A year later, Milton Erickson began teaching on the faculty.

Classes started as usual, according to schedule, at 8 am. After 20 minutes, Ann appeared in the audience.

At this moment, at a sign from Erickson, the entire group stood up and silently greeted the student. In complete silence she walked to her place.

After the lecture, Milton Erickson walked out with Ann. They walked along the corridor and everyone who came towards them gave the student silent greetings. This continued until the end of the lectures. The next day, Ann was one of the first to arrive to class.

She calmly endured the reproaches and remarks of teachers, the dean and her fellow students, but could not bear this silent greeting.

While they tried to discipline her, Milton Erickson took a different approach: greeting shows respect. He congratulated her on gaining such power over everyone.

Erickson made it clear to her that she was using her influence incorrectly.

And when she realized this, she was able to understand something else: how to use her power constructively. Where others tried to change her behavior with words, Erickson used nonverbal means and brought her to the realization that she was using her influence to her own detriment.

There is a rule in NLP: “The system is controlled by the one who shows the greatest flexibility.”

In other words, when you see that your behavior is not producing the desired results, change it (or change the usual way of responding).
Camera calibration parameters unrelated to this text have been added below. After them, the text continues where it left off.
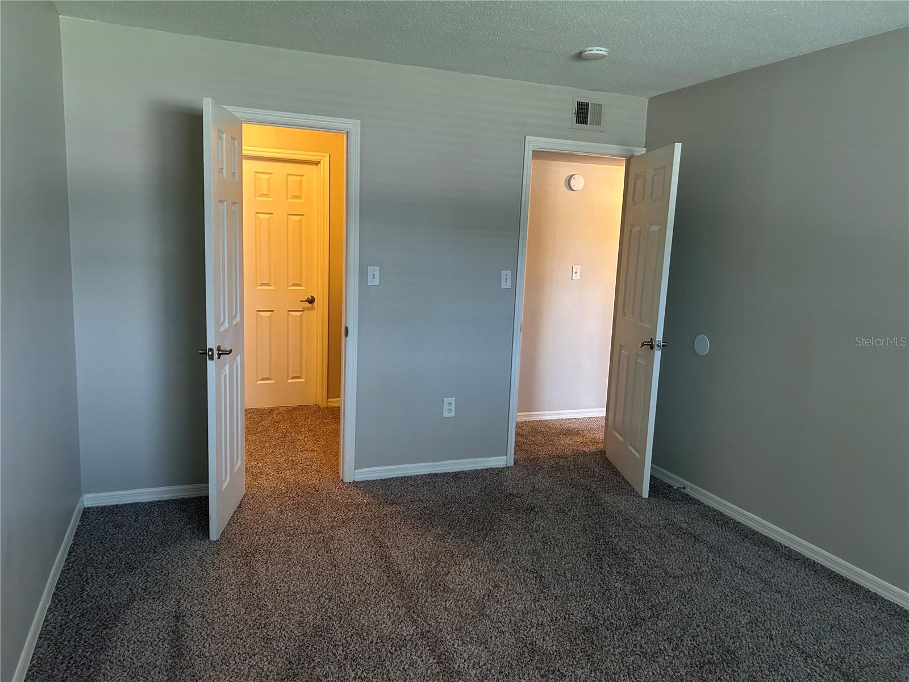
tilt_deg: -10.1
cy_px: 341
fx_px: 683
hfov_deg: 67.3
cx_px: 454
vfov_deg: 53.1
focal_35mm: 26
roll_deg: -2.5
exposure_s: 1/60
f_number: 1.5
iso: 160
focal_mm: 5.7
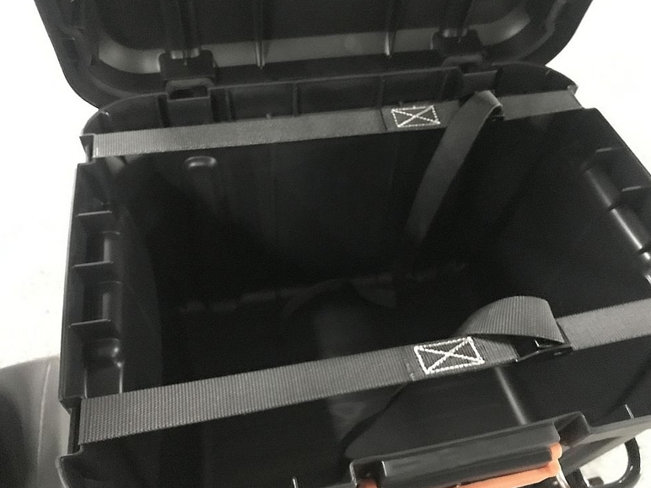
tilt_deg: -48.6
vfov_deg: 48.2
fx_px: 545
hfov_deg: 61.7
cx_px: 333
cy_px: 247
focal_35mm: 29
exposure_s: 1/4
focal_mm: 3.99
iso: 320
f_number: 1.8
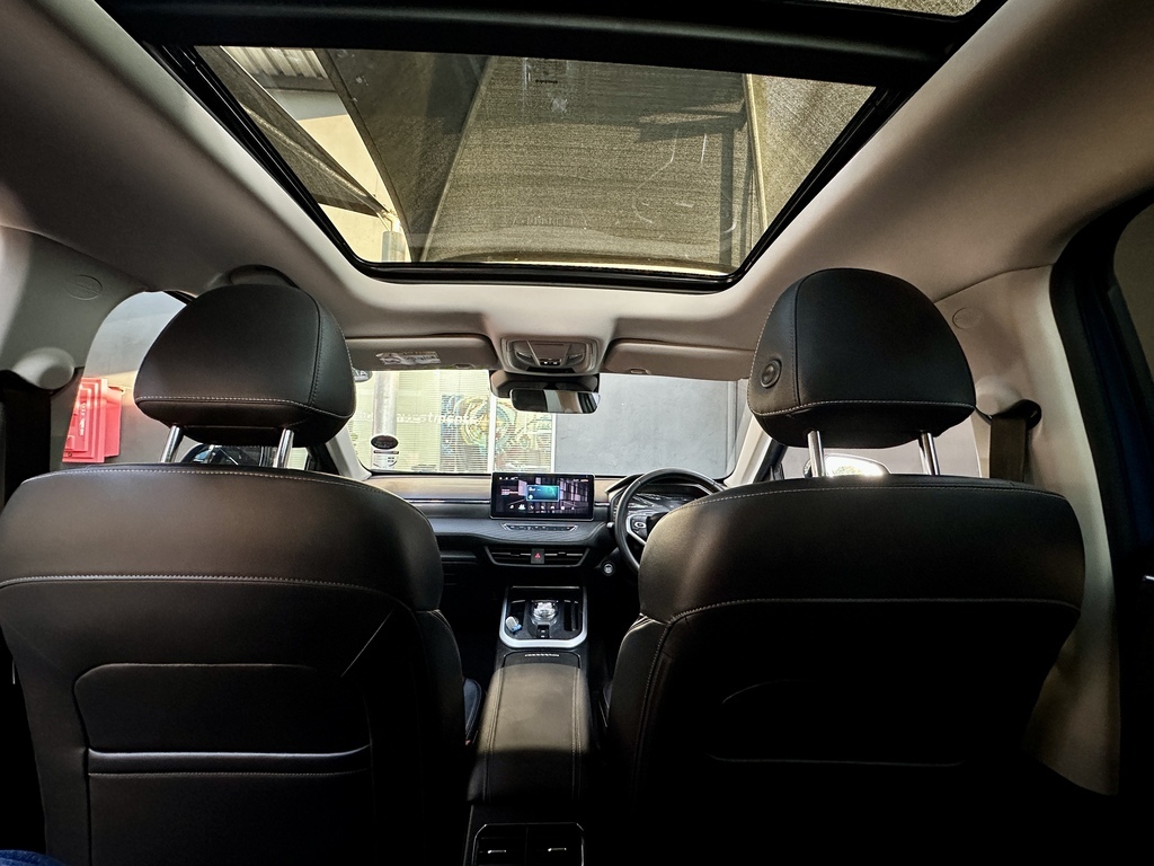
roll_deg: -2.1
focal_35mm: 14
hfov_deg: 102.1
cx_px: 577
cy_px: 433
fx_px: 467
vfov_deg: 85.7
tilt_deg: +2.0
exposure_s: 1/60
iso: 640
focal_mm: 2.22
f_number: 2.2
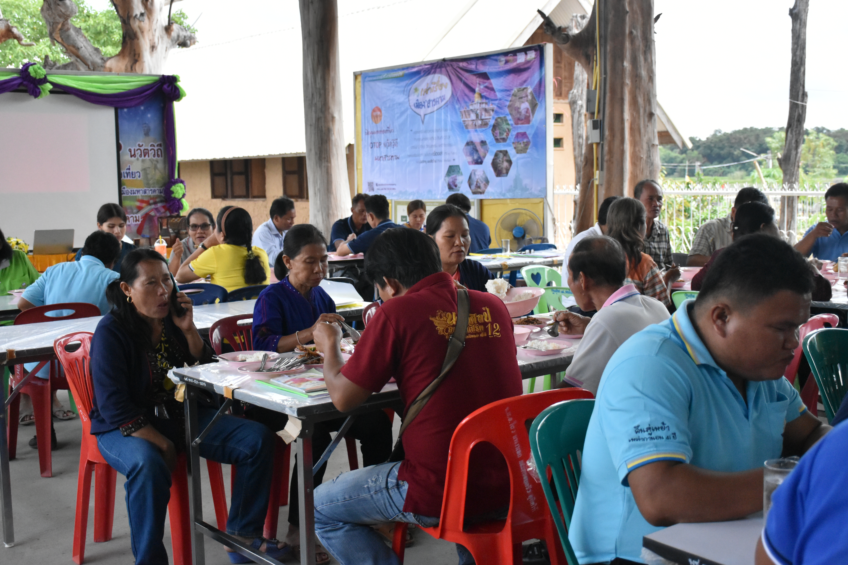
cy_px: 282
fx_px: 1060
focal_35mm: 45
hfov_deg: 43.6
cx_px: 424
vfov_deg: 29.9
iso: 2500
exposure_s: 1/4000
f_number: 4
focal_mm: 30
Each person develops stable patterns of behavior throughout his life.

They can be changed by “breaking the circle” of reactions to which a person no longer responds. Do you remember how many times this has happened in your life? The same action causing the same reaction. Sometimes this goes on for years.

“The participants are dancing the same dance” and are indignant: “Why is nothing happening?”

Also, my friend got used to the words of reproach that she received from me and other people. And she no longer responded to them.

Finding herself in an unusual role, she suddenly realized how unpleasant it was when her own interests always came to the fore. It's funny, but now our meetings happen almost on time: 5-7 minutes of being late doesn't count anymore (especially since sometimes I'm late).